For any vector $\overrightarrow{a}$, the value of $|\overrightarrow{a}\times \hat{i}{|}^2+|\overrightarrow{a}\times \hat{j}{|}^2+|\overrightarrow{a}\times \hat{k}{|}^2$ is equal to: ?
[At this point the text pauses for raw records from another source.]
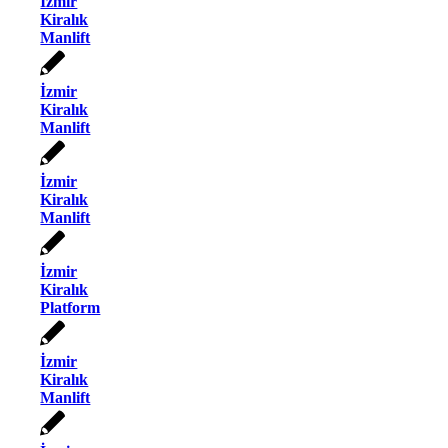
İzmir
Kiralık
Manlift
İzmir
Kiralık
Manlift
İzmir
Kiralık
Manlift
İzmir
Kiralık
Platform
İzmir
Kiralık
Manlift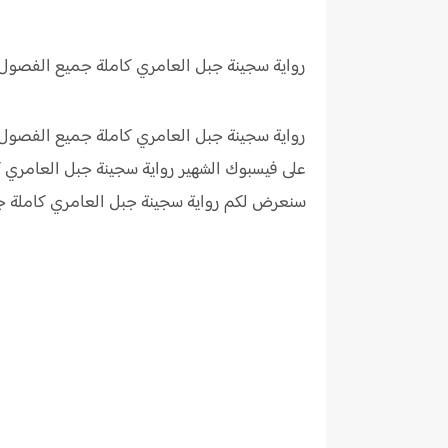
رواية سجينة جبل العامري
كاملة جميع الفصول
رواية سجينة جبل العامري كاملة جميع الفصول
على فيسبوك الشهير رواية سجينة جبل العامري
سنعرض لكم رواية سجينة جبل العامري كاملة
• A. $3|\overrightarrow{a}{|}^2$
• B. $|\overrightarrow{a}{|}^2$
• C. $2|\overrightarrow{a}{|}^2$
• D. $4|\overrightarrow{a}{|}^2$

Answer 1

Answer: (C)

$2|\overrightarrow{a}{|}^2$

Let, $\overrightarrow{a}=x\hat{i}+y\hat{j}+z\hat{k}$

And we know that, $\hat{i}\times \hat{j}=\hat{k},\hat{j}\times \hat{k}=\hat{i},\hat{k}\times \hat{i}=\hat{j}$

So,

${|\overrightarrow{a}\times \hat{i}|}^2+{|\overrightarrow{a}\times \hat{j}|}^2+{|\overrightarrow{a}\times \hat{k}|}^2={(\overrightarrow{a}\times \hat{i})}^2+{(\overrightarrow{a}\times \hat{j})}^2+{(\overrightarrow{a}\times \hat{k})}^2={[(x\hat{i}+y\hat{j}+z\hat{k})\times \hat{i}]}^2+{[(x\hat{i}+y\hat{j}+z\hat{k})\times \hat{j}]}^2+{[(x\hat{i}+y\hat{j}+z\hat{k})\times \hat{k}]}^2={(-y\hat{k}+z\hat{j})}^2+{(x\hat{k}-z\hat{i})}^2+{(-x\hat{j}+y\hat{i})}^2$

Here,

${(-y\hat{k}+z\hat{j})}^2={\left(\sqrt{{(-y)}^2+z^2}\right)}^2=y^2+z^2{(x\hat{k}-z\hat{i})}^2={\left(\sqrt{x^2+{(-z)}^2}\right)}^2=x^2+z^2{(-x\hat{j}+y\hat{i})}^2={\left(\sqrt{{(-x)}^2+y^2}\right)}^2=x^2+y^2$

Putting these values we get from,

${(-y\hat{k}+z\hat{j})}^2+{(x\hat{k}-z\hat{i})}^2+{(-x\hat{j}+y\hat{i})}^2=y^2+z^2+x^2+z^2+x^2+y^2=2(x^2+y^2+z^2)$

Now, for the vector $\overrightarrow{a}=x\hat{i}+y\hat{j}+z\hat{k}$,

$x^2+y^2+z^2={\left|\overrightarrow{a}\right|}^2\therefore 2(x^2+y^2+z^2)=2{\left|\overrightarrow{a}\right|}^2$

Hence, the required value is $2{\left|\overrightarrow{a}\right|}^2.$